Terkait hal itu kita semua pasti sudah mengetahui bahwa kita mempunyai payung hukum yaitu UU ITE yang berfungsi menjamin kepastian hukum bagi masyarakat yang melakukan transaksi secara elektronik dalam hal ini ada keterkaitan dengan interaksi secara online di media sosial.
UU ITE juga menjaga keamanan dari kejahatan di media sosial. Tapi di sisi lain masih sangat perlu penerapan kurikulum semacam bagaimana menggunakan media sosial dengan bijaksana, bagaimana bercerita di dalamnya tanpa harus menyingung salah satu atau berbagai pihak, menyampaikan pendapat dengan sopan di media sosial, dan juga membagikan informasi yang selayaknya di media sosial.
Mungkin bisa kita lihat sekarang ini adanya respons cepat dari masyarakat atau netizen ketika ada informasi yang tidak sesuai dengan pendapat mereka, dan hal itu bisa menimbulkan kerusuhan di media sosial dengan demikian harus segera dihindari.

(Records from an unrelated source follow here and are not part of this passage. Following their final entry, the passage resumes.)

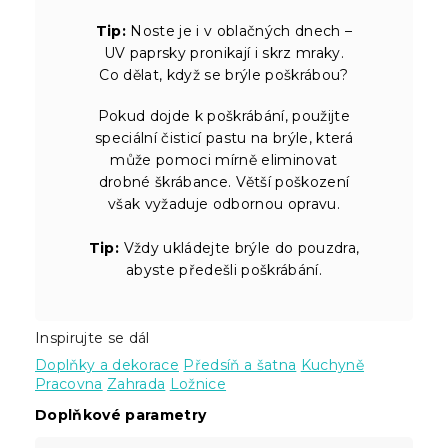
Tip:
Noste je i v oblačných dnech –
UV paprsky pronikají i skrz mraky.
Co dělat, když se brýle poškrábou?
Pokud dojde k poškrábání, použijte
speciální čisticí pastu na brýle, která
může pomoci mírně eliminovat
drobné škrábance. Větší poškození
však vyžaduje odbornou opravu.
Tip:
Vždy ukládejte brýle do pouzdra,
abyste předešli poškrábání.
Inspirujte se dál
Doplňky a dekorace
Předsíň a šatna
Kuchyně
Pracovna
Zahrada
Ložnice
Doplňkové parametry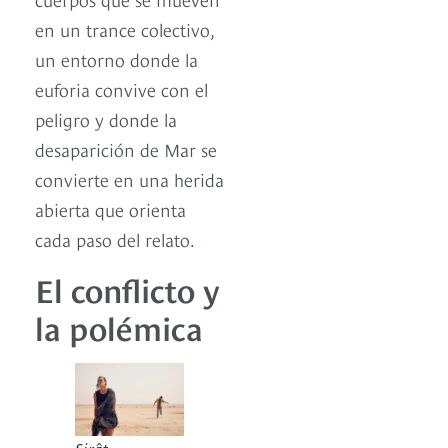
en un trance colectivo,
un entorno donde la
euforia convive con el
peligro y donde la
desaparición de Mar se
convierte en una herida
abierta que orienta
cada paso del relato
.
El conflicto y
la polémica
Sirât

Edukasi sangatlah diperlukan bagi kita semua sebagai warga negara Indonesia yang baik, yang berkecimpung di dalam media sosial. Semua itu ada aturan yang harus ditaati, ada beberapa hal yang harus dipelajari, ada rambu-rambu yang harus diikuti atau tidak, dan hal itu lewat proses edukasi tentunya.